2.If verdict is clear_first: snapshot and reset

gc_session_summary exports a portable summary of the current session state. Run /clear in your MCP client, then re-inject the summary as the first message of the new context window.

gc_session_summary()
# Returns: portable summary of session state — paste this after /clear
# Then: /clear in your MCP client
# Then: paste the summary to re-anchor the new window
Available on all plans
gc_pre_flight and gc_session_summary are free-tier tools. No Pro subscription required.

Recipe 5 — Batch-ingest multiple documents before a multi-file audit#

Load context for an entire audit scope — for example, 20 files before a PR review — without N sequential ingest_context calls blocking your session. One async job, then query across the full corpus.

Tools used: estimate_tokens · batch_ingest_documents (Pro+) · search_semantic

1.Estimate and filter before batching

Run estimate_tokens on each file.
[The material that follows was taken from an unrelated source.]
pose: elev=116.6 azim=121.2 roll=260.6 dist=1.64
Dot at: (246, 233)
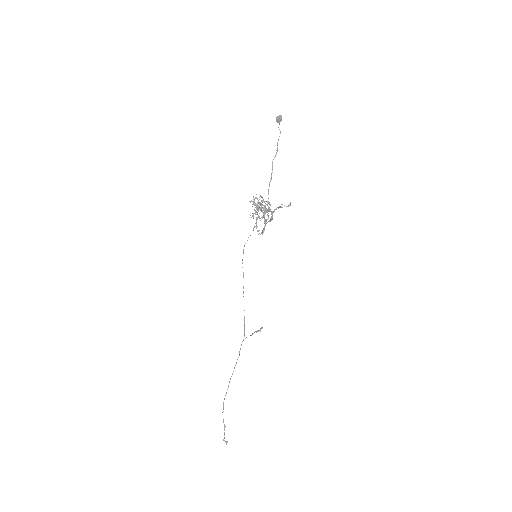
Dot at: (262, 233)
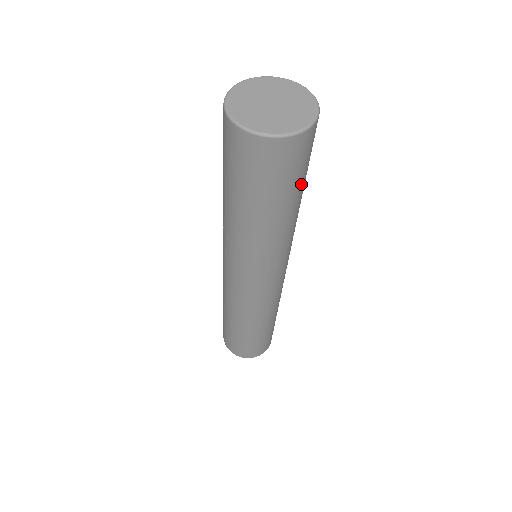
Skip files under ~200 tokens — compression overhead on small inputs wastes the batch quota without improving retrieval.

estimate_tokens(text="<file content>")
# Repeat per file; skip the file if the estimate is under ~200 tokens
# Build your documents array from the files that pass the threshold

2.Ingest several documents in one call

batch_ingest_documents ingests multiple documents in a single call and returns the results synchronously — one round-trip instead of one call per file.

batch_ingest_documents(
  documents=[
    {
      "file_id": "api/app/mcp_gateway.py",
      "text": "...",
      "metadata": { "title": "MCP Gateway" }
    },
    {
      "file_id": "api/app/services/plan_gating.py",
      "text": "...",
      "metadata": { "title": "Plan Gating" }
    }
    // each document needs file_id + text
  ]
)
# Returns synchronously:
# {
#   "total": 2, "successful": 2, "failed": 0,
#   "results": [
#     { "file_id": "api/app/mcp_gateway.py", "success": true, "processing_time": 1.2 }
#   ],
#   "summary": "Batch complete: 2/2 succeeded"
# }

3.Query across the ingested corpus

Once the documents are ingested, call search_semantic without a file_id to search everything you just ingested. The response returns ranked chunks across all documents in one call.

search_semantic(
  query="where does quota enforcement happen"
)
# Searches across all ingested documents in the project
# Returns: ranked chunks from whichever files match best
Pro+ required
batch_ingest_documents is gated to Pro and above. Free-tier keys can achieve the same result with sequential ingest_context calls — use Recipe 3 repeated for each file instead.

Troubleshooting#

Quick diagnosis for the most common issues across these recipes. Full error code reference is at Error Codes.

Tool not in tools/list

Cause A — wrong profile

The plugin bundle defaults to ?profile=core (7 tools). Platform tools like gc_blast_radius, gc_kb_*, and batch_ingest_documents only appear on ?profile=full. Add ?profile=full to your MCP URL in .mcp.json.

Cause B — plan gating

gc_blast_radius and batch tools require a Pro+ key. Check /dashboard/billing for your current plan. A rejected tools/call returns an upgrade URL inline in the error body.

401 on every call

The gateway requires Authorization: Bearer gc_your_key. Omitting Bearer, using Token, or passing the raw key without a scheme all fail at auth middleware. Check your .mcp.json headers block. Also verify that the key's monthly quota hasn't been exceeded at /dashboard.

Negative savings on small inputs

Compression adds structural overhead (section headers, anchor lines) that exceeds the savings on inputs under ~200 tokens. Run estimate_tokens first and skip compression when the count is under 200. Compression becomes reliably beneficial at 500+ tokens; the GTM benchmarks validate 9.5× ratios on large documents.

421 Invalid Host header

The MCP SDK's DNS rebinding protection rejects requests whose Host header is not in the allowlist. Allowed hosts on the SaaS endpoint: api.gotcontext.ai and gotcontext-api.fly.dev. If a proxy is rewriting your Host header, configure it to pass the original through.